### Materials provided
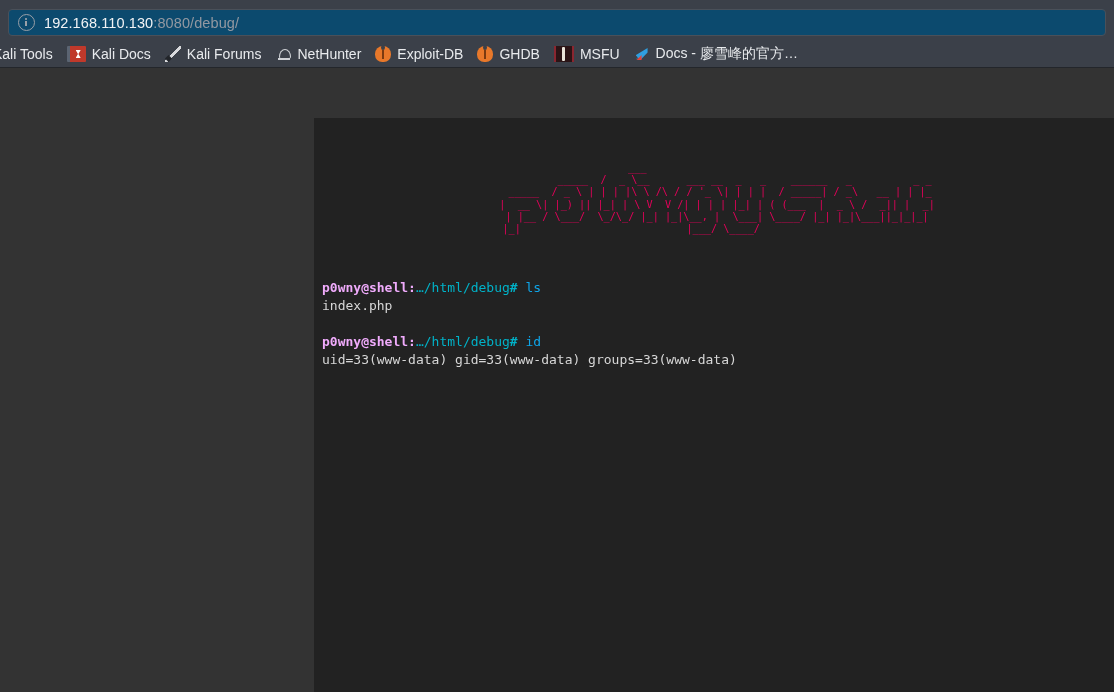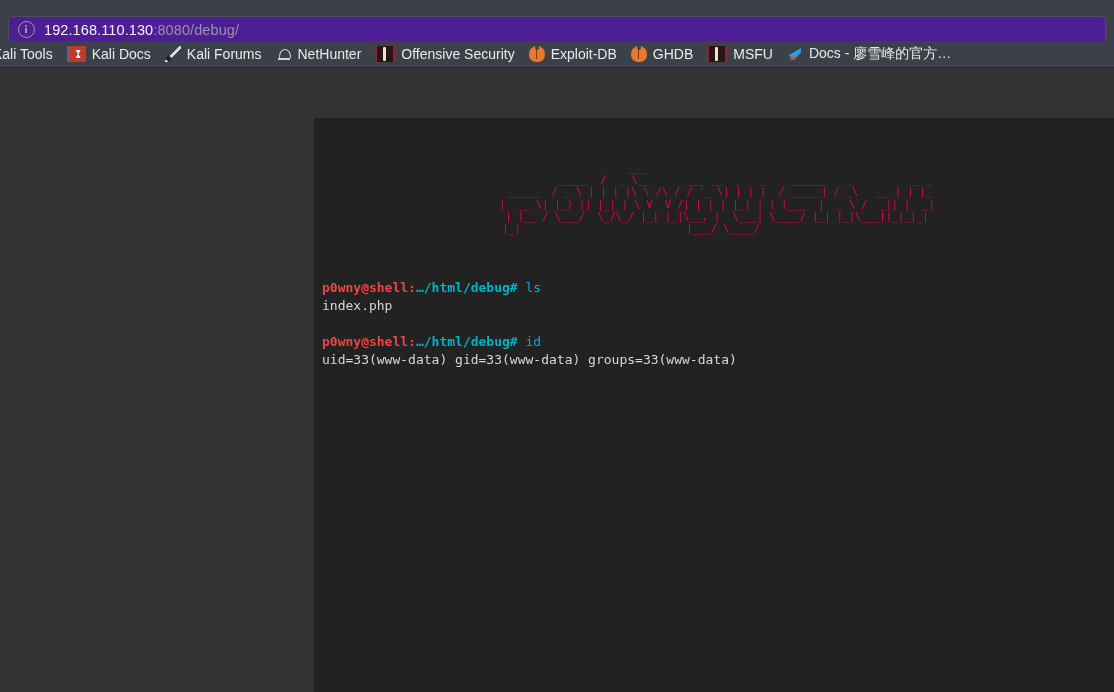--- a/index.html
+++ b/index.html
@@ -25,24 +25,24 @@
     left: 0; top: 0;
     width: 1114px;
     height: 41px;
     background: #3b4049;
     box-sizing: border-box;
   }
 
   .urlbar {
     position: absolute;
     left: 8px;
-    top: 16px;
+    top: 9px;
     width: 1098px;
     height: 27px;
-    background: #4c1d95;
+    background: #0c4a6e;
     border: 1px solid #4a5059;
     border-radius: 4px;
     box-sizing: border-box;
     display: flex;
     align-items: center;
     padding-left: 9px;
   }
 
   .info-icon {
     width: 15px;
@@ -253,22 +253,22 @@
     font-family: "DejaVu Sans Mono", "Liberation Mono", monospace;
     font-size: 13px;
     line-height: 18px;
     white-space: pre-wrap;
     word-break: break-all;
     color: #d7d7d7;
     padding: 44px 0 0 4px;
     margin: 0;
   }
 
-  .ps-user  { color: #ef4444; font-weight: bold; }
-  .ps-path  { color: #00b2c8; font-weight: bold; }
+  .ps-user  { color: #f0abfc; font-weight: bold; }
+  .ps-path  { color: #00b2c8; font-weight: normal; }
   .ps-hash  { color: #00b2c8; font-weight: bold; }
   .cmd      { color: #0ea5e9; }
   .out      { color: #d7d7d7; }
 
   .shell-input-bar {
     flex: 0 0 36px;
     height: 36px;
     background: #1f1f1f;
     border-top: 1px solid #3a3a3a;
     display: flex;
@@ -334,24 +334,20 @@
     <div class="bm">
       <span class="bm-ico ico-forums"></span>
       <span class="bm-label">Kali Forums</span>
     </div>
 
     <div class="bm">
       <span class="bm-ico ico-nethunter"></span>
       <span class="bm-label">NetHunter</span>
     </div>
 
-    <div class="bm">
-      <span class="bm-ico ico-offsec"></span>
-      <span class="bm-label">Offensive Security</span>
-    </div>
 
     <div class="bm">
       <span class="bm-ico ico-bug"></span>
       <span class="bm-label">Exploit-DB</span>
     </div>
 
     <div class="bm">
       <span class="bm-ico ico-bug"></span>
       <span class="bm-label">GHDB</span>
     </div>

### Brief
Your answer must be every line from the entries that contains the string "padding", copied as it stands.

### Result below
     padding-left: 9px;
     padding: 44px 0 0 4px;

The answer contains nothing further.